English computer security analyst

Tavis Ormandy is an English computer security white hat hacker. Until October 10, 2025, he was employed by Google and was formerly part of Google's Project Zero team.

Career

Tavis Ormandy is an English white-hat computer security researcher who was employed by Google until October 10, 2025. During his tenure, he was a member of Google's Project Zero team, a group dedicated to finding zero-day vulnerabilities in software and hardware used across the internet.

Notable Work

Ormandy has been credited with discovering severe vulnerabilities in a wide range of products and platforms throughout his career.

He identified critical security flaws in LibTIFF and in Microsoft Windows, as well as significant vulnerabilities in Sophos antivirus software.

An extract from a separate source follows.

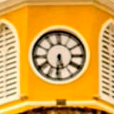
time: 5:31
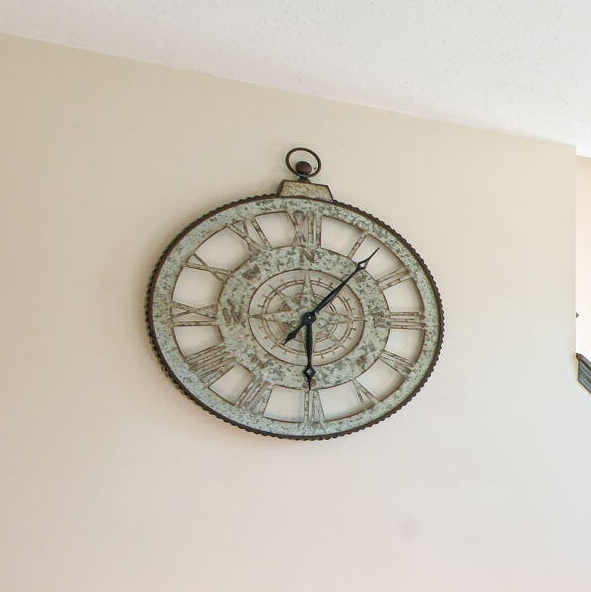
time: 6:06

His research into Sophos products was extensive enough to produce a 30-page paper in 2012 titled Sophail: Applied Attacks Against Sophos Antivirus. The paper concluded that Sophos was "working with good intentions" but was "ill-equipped to handle the output of one co-operative security researcher working in his spare time," and recommended that its products not be deployed on high-value systems.

In 2014, Ormandy created an exploit demonstrating how a vulnerability in glibc — known since 2005 — could be leveraged to gain root access on a 32-bit Fedora system.

In 2015, working alongside fellow researcher Natalie Silvanovich, he discovered a severe vulnerability in FireEye products.

In 2016, Ormandy demonstrated multiple vulnerabilities in Trend Micro Antivirus on Windows, specifically related to its Password Manager component, as well as vulnerabilities affecting Symantec security products.

In February 2017, he found and reported a critical bug in Cloudflare's infrastructure that caused sensitive user data to leak alongside ordinary web requests, affecting millions of websites. The flaw was widely referred to as Cloudbleed, a name evoking the earlier Heartbleed vulnerability that Google had co-discovered.

In May 2023, Ormandy discovered and reported Zenbleed (CVE-2023-20593), a vulnerability affecting all processors based on AMD's Zen 2 architecture.

In September 2024, he was involved in uncovering a microcode vulnerability affecting certain AMD Zen-based processors, tracked as CVE-2024-56161.

Recognition

Ormandy's body of work spans over a decade of high-impact vulnerability research targeting antivirus engines, cloud infrastructure, and processor microarchitectures. His findings have prompted security improvements at some of the largest technology and cybersecurity companies in the world, and his detailed public disclosures have contributed to broader awareness of systemic weaknesses in widely deployed security products.